Crime Statistics Among Texas LTC Holders
In 2019, there were 0 convictions of AASO among Texas LTC holders. This is in comparison to 2 convictions for AASO among non-LTC holders. This means that Texas LTC holders have a 0% rate of conviction for AASO, while non-LTC holders have a 100% rate of conviction for AASO.
Factors that May Contribute to the Difference in Crime Statistics Between Texas LTC and Non-LTC Holders
A few factors may contribute to the difference in crime statistics between Texas LTC and non-LTC holders. These include background checks, eligibility requirements, training, education, and the perception of risk and responsibility among LTC holders.

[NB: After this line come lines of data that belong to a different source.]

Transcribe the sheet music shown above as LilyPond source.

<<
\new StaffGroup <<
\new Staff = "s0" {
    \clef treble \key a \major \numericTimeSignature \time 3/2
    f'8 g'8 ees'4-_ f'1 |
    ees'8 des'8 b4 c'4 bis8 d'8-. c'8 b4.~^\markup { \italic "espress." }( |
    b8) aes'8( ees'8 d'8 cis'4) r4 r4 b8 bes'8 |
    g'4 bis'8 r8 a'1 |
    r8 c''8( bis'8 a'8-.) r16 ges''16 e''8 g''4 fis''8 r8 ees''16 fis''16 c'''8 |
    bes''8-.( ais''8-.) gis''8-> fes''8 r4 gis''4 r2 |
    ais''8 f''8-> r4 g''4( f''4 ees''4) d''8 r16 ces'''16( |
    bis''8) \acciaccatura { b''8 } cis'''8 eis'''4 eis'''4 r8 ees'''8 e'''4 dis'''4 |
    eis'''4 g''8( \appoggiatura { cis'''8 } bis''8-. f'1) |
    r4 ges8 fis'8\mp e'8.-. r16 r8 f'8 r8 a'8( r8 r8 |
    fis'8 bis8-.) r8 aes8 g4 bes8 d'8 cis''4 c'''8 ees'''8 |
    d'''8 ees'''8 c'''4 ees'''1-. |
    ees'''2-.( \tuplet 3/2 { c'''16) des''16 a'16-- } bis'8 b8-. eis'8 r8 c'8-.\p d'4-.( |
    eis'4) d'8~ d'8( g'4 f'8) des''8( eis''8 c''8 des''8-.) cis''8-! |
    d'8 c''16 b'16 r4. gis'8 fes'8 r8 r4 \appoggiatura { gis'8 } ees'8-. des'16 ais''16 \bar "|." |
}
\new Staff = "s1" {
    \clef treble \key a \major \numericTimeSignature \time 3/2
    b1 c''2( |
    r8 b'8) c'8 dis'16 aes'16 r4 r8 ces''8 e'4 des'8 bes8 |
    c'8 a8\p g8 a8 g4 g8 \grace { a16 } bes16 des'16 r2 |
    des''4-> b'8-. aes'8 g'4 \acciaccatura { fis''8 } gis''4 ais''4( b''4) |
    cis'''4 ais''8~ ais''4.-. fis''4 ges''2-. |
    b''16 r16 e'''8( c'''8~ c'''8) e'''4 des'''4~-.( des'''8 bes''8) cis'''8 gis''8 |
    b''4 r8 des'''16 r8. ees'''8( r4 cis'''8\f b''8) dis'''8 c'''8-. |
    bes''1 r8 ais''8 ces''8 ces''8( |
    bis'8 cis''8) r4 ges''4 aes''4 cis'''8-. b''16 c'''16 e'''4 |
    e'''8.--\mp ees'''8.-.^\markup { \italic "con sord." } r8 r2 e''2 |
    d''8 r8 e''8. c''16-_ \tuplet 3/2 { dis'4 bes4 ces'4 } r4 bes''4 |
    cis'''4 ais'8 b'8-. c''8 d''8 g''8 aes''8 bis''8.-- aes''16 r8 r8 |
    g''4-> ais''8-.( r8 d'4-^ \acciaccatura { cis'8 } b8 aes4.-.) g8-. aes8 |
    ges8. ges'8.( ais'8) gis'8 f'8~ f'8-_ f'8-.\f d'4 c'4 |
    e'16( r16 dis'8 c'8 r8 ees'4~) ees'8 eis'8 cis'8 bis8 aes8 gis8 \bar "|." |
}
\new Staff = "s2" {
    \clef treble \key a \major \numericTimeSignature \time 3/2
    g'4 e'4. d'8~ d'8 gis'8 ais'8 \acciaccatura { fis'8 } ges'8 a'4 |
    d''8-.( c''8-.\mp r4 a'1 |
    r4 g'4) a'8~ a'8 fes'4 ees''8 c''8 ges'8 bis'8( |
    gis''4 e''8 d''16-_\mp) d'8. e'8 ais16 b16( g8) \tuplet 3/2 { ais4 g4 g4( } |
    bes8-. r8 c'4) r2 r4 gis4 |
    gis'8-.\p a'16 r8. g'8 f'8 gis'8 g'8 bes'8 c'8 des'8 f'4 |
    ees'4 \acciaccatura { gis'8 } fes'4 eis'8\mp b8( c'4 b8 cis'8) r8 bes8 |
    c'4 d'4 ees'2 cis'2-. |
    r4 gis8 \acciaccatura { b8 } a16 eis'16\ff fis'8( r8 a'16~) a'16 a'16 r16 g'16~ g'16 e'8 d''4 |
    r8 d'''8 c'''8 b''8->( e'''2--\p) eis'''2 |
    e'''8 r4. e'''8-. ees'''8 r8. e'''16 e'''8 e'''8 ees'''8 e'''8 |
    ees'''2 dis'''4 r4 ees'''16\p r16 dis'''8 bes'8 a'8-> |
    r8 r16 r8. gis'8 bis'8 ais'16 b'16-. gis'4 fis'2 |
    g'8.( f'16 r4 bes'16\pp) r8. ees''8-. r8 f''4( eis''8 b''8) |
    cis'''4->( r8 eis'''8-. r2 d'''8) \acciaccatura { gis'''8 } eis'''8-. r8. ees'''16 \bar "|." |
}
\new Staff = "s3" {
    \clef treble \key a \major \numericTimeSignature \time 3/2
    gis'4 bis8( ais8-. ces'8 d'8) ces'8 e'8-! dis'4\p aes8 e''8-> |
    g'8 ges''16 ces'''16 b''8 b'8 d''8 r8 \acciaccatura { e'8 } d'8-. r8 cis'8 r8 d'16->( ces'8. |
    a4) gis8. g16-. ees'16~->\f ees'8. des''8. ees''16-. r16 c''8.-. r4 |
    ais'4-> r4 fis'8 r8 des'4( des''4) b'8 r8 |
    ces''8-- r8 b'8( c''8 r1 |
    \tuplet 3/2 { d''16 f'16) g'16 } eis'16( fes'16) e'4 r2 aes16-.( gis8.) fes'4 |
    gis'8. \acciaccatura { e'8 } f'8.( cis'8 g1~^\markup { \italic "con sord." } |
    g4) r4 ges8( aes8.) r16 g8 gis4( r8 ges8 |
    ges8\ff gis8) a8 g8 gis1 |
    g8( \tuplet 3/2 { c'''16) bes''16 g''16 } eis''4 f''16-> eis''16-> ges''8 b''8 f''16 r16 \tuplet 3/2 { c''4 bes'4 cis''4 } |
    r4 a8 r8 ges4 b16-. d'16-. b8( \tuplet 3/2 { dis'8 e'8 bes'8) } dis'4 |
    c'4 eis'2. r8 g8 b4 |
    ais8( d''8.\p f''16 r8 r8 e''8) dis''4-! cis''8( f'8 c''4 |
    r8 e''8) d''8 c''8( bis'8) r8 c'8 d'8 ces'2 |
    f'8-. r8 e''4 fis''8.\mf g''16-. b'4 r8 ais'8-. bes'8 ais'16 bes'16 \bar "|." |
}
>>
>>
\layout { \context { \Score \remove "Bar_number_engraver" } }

Background checks and eligibility requirements for obtaining an LTC are stringent, and LTC holders must go through an application process before they are allowed to legally carry a weapon. This ensures that those who hold an LTC are more likely to abide by the law since they have gone through this process.
Training and education for LTC holders is also important. In Texas, all LTC holders are required to take an approved LTC class in order to obtain their license. This training emphasizes safety, responsibility, and the law, which may contribute to a lower rate of criminal activity among this group.
Finally, the perception of risk and responsibility among LTC holders may also play a role. Since they have gone through the process of obtaining their license, they are likely to take responsibility for following the laws associated with it. This may create a heightened sense of accountability that helps keep them from engaging in criminal activities.
In conclusion, this article compared crime statistics between Texas LTC and non-LTC holders for AASO in 2019. It was found that LTC holders had a 0% rate of conviction for AASO, while non-LTC holders had a 100% rate of conviction. Factors such as background checks, eligibility requirements, training, education, and the perception of risk and responsibility may be contributing to the lower rate of criminal activity among LTC holders.
The findings of this article have implications for gun ownership and gun control laws. It suggests that LTC holders may be more likely to abide by the law and thus, may not need to be subject to the same regulations as non-LTC holders. This could lead to more relaxed regulations for LTC holders in the future.